## Trecho selecionado
· · · · ·
No nível da palavra, a criança diagnosticada com disortografia confunde os sons por não conseguir escutá-lo direito ou por não ter consciência dos sons que compõem uma palavra. Assim, ela troca o “P” por “B”, o “T” por “D”, o “F” por “V”, o “X” por “J” e o “S” por “Z”.
Os mais velhos têm dificuldades também no nível da frase: ao escrever, o aluno disortográfico usa frequentemente verbos no infinitivo e não consegue fazer as concordâncias, inclusive as de número. Ele também resiste a usar letra maiúscula no início de frases e sinais de pontuação.
Quando vai redigir um texto, apresenta dificuldade para construir uma ideia, e o texto sai truncado, mesmo que ele consiga falar com desenvoltura.
O tratamento depende de um fonoaudiólogo e, depois, de um psicopedagogo. Para interagir com uma criança com disortografia, o educador precisa valorizar o conteúdo sobre a forma para que ela não se sinta desestimulada a escrever. Para ela, vale, portanto, combinar não descontar pontos na escrita, que deve ser frequente, e realizar provas orais, como um recurso extra.
Às vezes, a criança só precisa de um tempo. O professor pode mostrar os erros, para reforçar o aprendizado do aluno, e fazer para ele um glossário ou um quadro à parte, organizando melhor as correções. Pode funcionar também propor ler o texto ao contrário – assim, ao invés de se concentrar no conteúdo da mensagem, ela poderá observar cada palavra separadamente.
Dois em um
Segundo especialistas, a disortografia pode acontecer de forma isolada ou vir acompanhada da dislexia. Aliás, todo indivíduo disléxico possui também disortografia.
Esse é o transtorno mais conhecido, embora não se saiba ainda tudo sobre ele. A dislexia é a dificuldade de aprender a ler e a escrever e de realizar essas tarefas sem erros. O disléxico não encadeia as letras e não se mostra capaz de formar as palavras ou de relacionar corretamente os sons às sílabas. O sintoma mais comum é trocar a ordem das letras ao ler e escrever.
Por isso, em ambos os casos, os alunos têm o direito de ter as condições de estudo adaptadas nas escolas. Para esses indivíduos, é importante perceber quais são as melhores circunstâncias para a pessoa escrever, para que o volume de erros seja reduzido.
A temida matemática
A discalculia é um transtorno de aprendizagem bem específico, que se manifesta em crianças em idade escolar. Estas demonstram dificuldade para pensar, refletir, avaliar ou raciocinar atividades relacionadas à matemática.
· · · · ·
## Instrução da tarefa 1
De acordo com o texto sobre disortografia, de quais profissionais depende o tratamento?
## Instrução da tarefa 2
No texto sobre disortografia, digite novamente o trecho que começa em "Por isso, em" e segue até "relacionadas à matemática.".
## Instrução da tarefa 3
Escreva o que vem depois da última frase do texto sobre disortografia.
· · · · ·
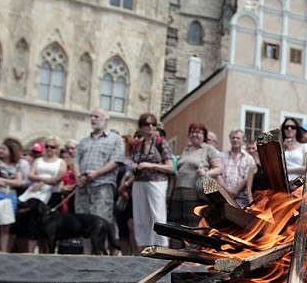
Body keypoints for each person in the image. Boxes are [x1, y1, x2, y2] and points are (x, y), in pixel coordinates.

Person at [75, 108, 125, 254]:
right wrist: (79, 176)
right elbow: (76, 160)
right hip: (83, 187)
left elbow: (116, 161)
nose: (92, 119)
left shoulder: (115, 139)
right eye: (91, 116)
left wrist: (96, 173)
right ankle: (86, 255)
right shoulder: (84, 141)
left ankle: (99, 257)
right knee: (83, 222)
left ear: (106, 119)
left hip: (102, 186)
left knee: (100, 222)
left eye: (96, 116)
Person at [170, 123, 223, 240]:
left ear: (204, 135)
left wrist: (206, 173)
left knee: (192, 225)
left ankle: (192, 254)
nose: (195, 134)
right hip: (178, 192)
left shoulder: (208, 149)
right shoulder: (186, 149)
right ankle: (177, 254)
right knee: (176, 225)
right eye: (192, 132)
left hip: (194, 192)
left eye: (198, 132)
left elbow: (219, 168)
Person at [129, 113, 173, 250]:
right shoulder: (138, 144)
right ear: (141, 127)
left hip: (157, 182)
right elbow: (133, 161)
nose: (150, 127)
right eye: (147, 124)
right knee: (140, 217)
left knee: (157, 215)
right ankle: (143, 247)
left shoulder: (161, 142)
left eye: (153, 124)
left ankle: (161, 247)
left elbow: (170, 167)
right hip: (139, 182)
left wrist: (150, 165)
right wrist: (134, 166)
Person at [18, 136, 66, 252]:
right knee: (32, 225)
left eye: (52, 147)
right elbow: (30, 175)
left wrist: (40, 181)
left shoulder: (61, 162)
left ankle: (45, 252)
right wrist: (43, 180)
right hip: (35, 195)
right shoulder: (38, 160)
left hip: (51, 195)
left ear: (57, 149)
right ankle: (30, 252)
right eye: (47, 146)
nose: (49, 149)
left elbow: (57, 179)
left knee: (48, 227)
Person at [220, 129, 255, 208]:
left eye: (238, 138)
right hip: (223, 196)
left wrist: (235, 191)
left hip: (241, 198)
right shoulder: (222, 156)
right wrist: (227, 191)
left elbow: (247, 178)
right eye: (233, 138)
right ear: (230, 139)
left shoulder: (249, 158)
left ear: (243, 140)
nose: (235, 140)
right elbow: (218, 175)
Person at [282, 118, 307, 182]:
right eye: (286, 127)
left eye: (293, 127)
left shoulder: (305, 147)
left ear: (297, 130)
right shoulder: (279, 147)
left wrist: (287, 170)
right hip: (281, 185)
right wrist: (282, 148)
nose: (289, 129)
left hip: (298, 185)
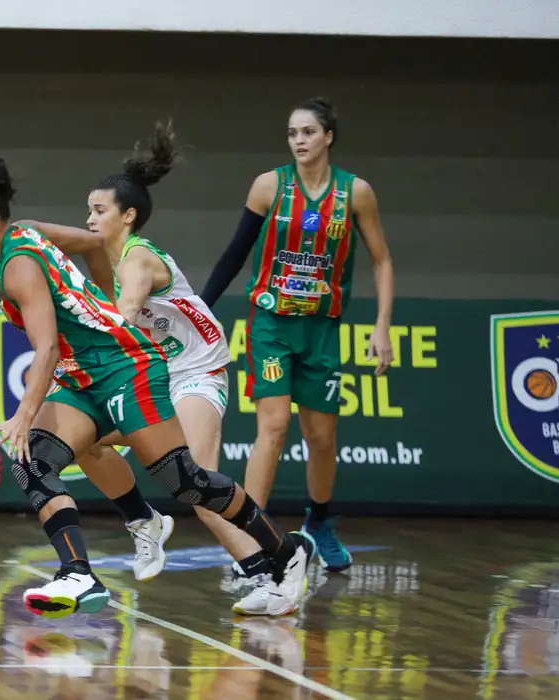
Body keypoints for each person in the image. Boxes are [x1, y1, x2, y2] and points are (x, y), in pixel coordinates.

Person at [0, 156, 314, 619]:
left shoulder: (19, 264)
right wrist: (99, 298)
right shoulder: (29, 231)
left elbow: (46, 351)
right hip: (86, 373)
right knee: (33, 463)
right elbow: (94, 243)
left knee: (186, 480)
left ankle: (283, 555)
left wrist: (24, 412)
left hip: (125, 364)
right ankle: (81, 569)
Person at [17, 117, 264, 595]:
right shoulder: (102, 261)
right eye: (86, 211)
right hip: (155, 372)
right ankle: (143, 520)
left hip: (196, 370)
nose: (89, 219)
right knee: (86, 443)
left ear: (126, 216)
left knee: (195, 485)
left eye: (98, 210)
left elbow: (123, 314)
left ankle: (268, 568)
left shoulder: (137, 258)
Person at [198, 97, 395, 607]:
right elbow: (235, 253)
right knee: (273, 426)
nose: (299, 140)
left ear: (329, 136)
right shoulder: (269, 186)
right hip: (270, 324)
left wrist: (382, 326)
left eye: (308, 131)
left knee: (322, 437)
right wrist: (198, 309)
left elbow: (381, 260)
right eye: (292, 133)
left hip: (323, 329)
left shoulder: (356, 193)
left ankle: (319, 521)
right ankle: (254, 546)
· · · · ·
## Sua resposta 1
De um fonoaudiólogo e, depois, de um psicopedagogo.

## Sua resposta 2
Por isso, em ambos os casos, os alunos têm o direito de ter as condições de estudo adaptadas nas escolas. Para esses indivíduos, é importante perceber quais são as melhores circunstâncias para a pessoa escrever, para que o volume de erros seja reduzido.
A temida matemática
A discalculia é um transtorno de aprendizagem bem específico, que se manifesta em crianças em idade escolar. Estas demonstram dificuldade para pensar, refletir, avaliar ou raciocinar atividades relacionadas à matemática.

## Sua resposta 3
Essas crianças não conseguem identificar sinais matemáticos, montar operações, classificar números, entender princípios de medida, seguir sequências, compreender conceitos matemáticos.
Há vários tipos e níveis (leve, moderado ou grave) de discalculia. Entre os tipos, estão: o verbal (dificuldade para nomear e compreender quantidades matemáticas, números, símbolos, que são apresentados verbalmente); o léxico (para ler e entender isso tudo quando estão escritos); e o gráfico (dificuldade de escrever símbolos matemáticos).
Disgrafia é transtorno motor
Embora não seja um transtorno mental, a disgrafia é um dos transtornos de escrita que se configura como uma questão motora que também afeta a escrita, ao torná-la muito mais lenta e dificultar demais o desenvolvimento de uma letra ilegível. A letra do disgráfico nem sempre é feia, mas nem ele próprio é capaz de entender o que acabou de escrever.
A lentidão motora pode ser tratada com terapia ocupacional, psicomotricidade e fonoaudiologia. Os especialistas recomendam ainda ir a um médico para avaliar se existe alguma questão motora associada.
Por isso tudo, não dá para exigir do aluno disgráfico uma letra cursiva. O melhor é aceitar a letra de forma, mas ajudá-lo a diferenciar maiúsculas de minúsculas. Os temidos cadernos de caligrafia também não resolvem, porque, como já foi dito, a letra nem é feia.
Os especialistas apontam que submeter a criança a exercícios desse tipo só coloca mais pressão sobre ela – é comum o aluno apertar mais a caneta ou o lápis, borrar a página e rasgar a folha tentando apagar tudo.